Even before she had done anything, incoming UNC president Margaret Spellings found herself the subject of student protests. She still hasn’t done anything, but in a recent USA Today piece, she was quoted as saying that the proposed North Carolina Guaranteed Admissions Program (NCGAP) is the “wrong solution” to the problem of students enrolling in four-year institutions where they are academically marginal and unprepared for college level work.
That assertion has led to the first disagreement with the Pope Center because we are inclined to see NCGAP as a step in the right direction. In today’s piece, Jenna Robinson offers a defense of the program. As she explains, “The program works by identifying students who satisfy UNC institutions’ official admissions criteria, but who are academically weaker than their peers. These students would be given a promiser of admission to the UNC schools to which they applied — if they complete an associate degree at a North Carolina community college within three years.”

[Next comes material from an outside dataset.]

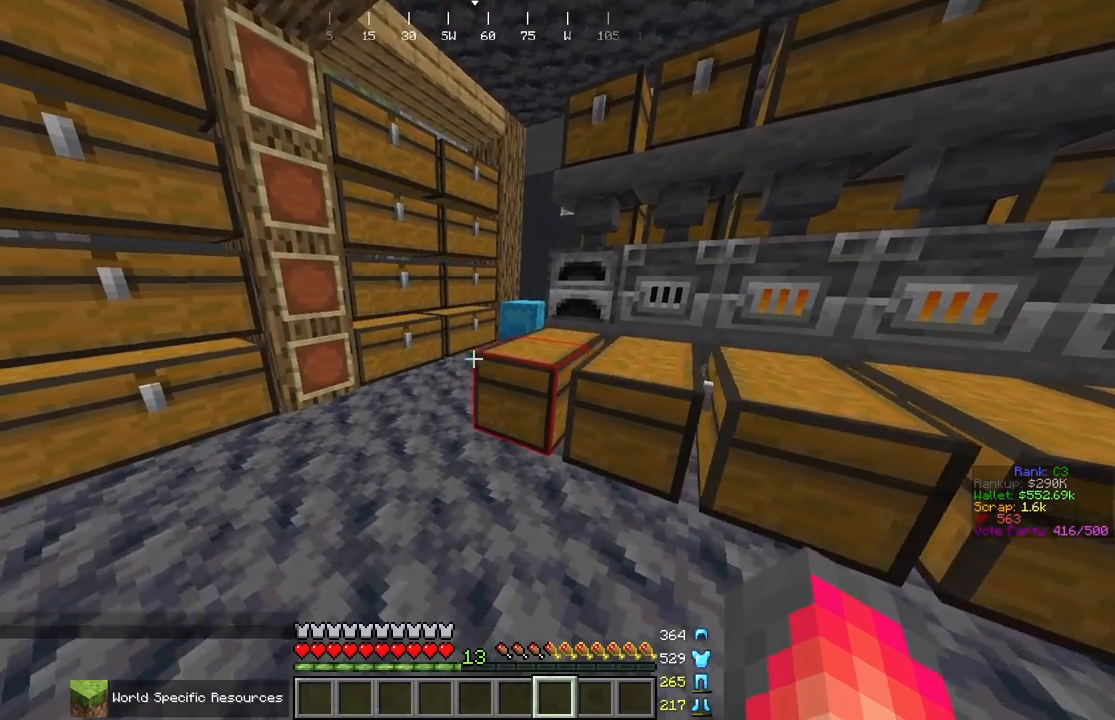
{"keys": ["d", "w"], "mouse": [], "events": [[233, "space", "down"], [417, "space", "up"], [467, "d", "down"]]}
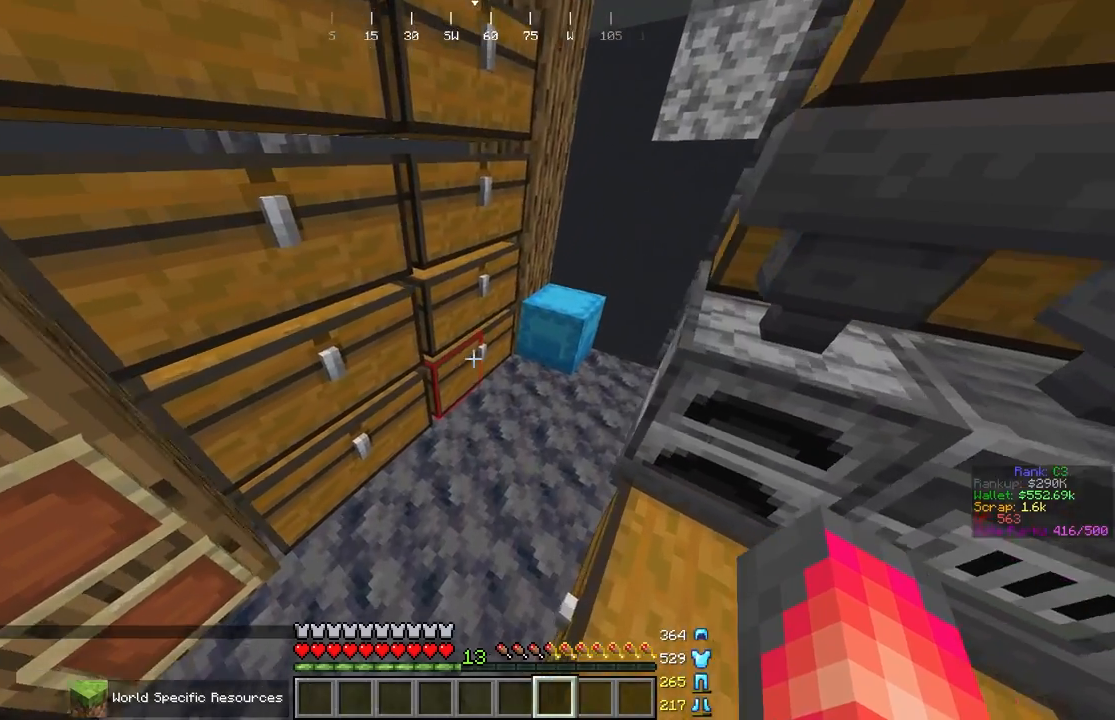
{"keys": [], "mouse": [], "events": [[67, "mouse_right", "down"], [83, "w", "up"], [133, "d", "up"], [133, "mouse_right", "up"]]}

This is intended to address one of the glaring problems with higher education in the state (and across the nation), namely that many academically weak students are drawn into four-year universities where they struggle with the work — even with the notoriously low standards that widely prevail. They would be better off starting at a community college where the focus is more about addressing their basic weaknesses in reading, writing, and math. Of course, the four-year institutions want the bodies to keep their enrollments high, but the end result is often that these students drop out. It would be better, Robinson argues for those students to at least complete an associate’s degree (after all, credentials are important even if they shouldn’t be) and make some educational progress, rather than failing to complete a BA degree.
President Spellings hasn’t put forth any competing plan. If and when she does, we will carefully evaluate it. For now, her criticism of NCGAP looks hasty and calculated to shore up support within the system.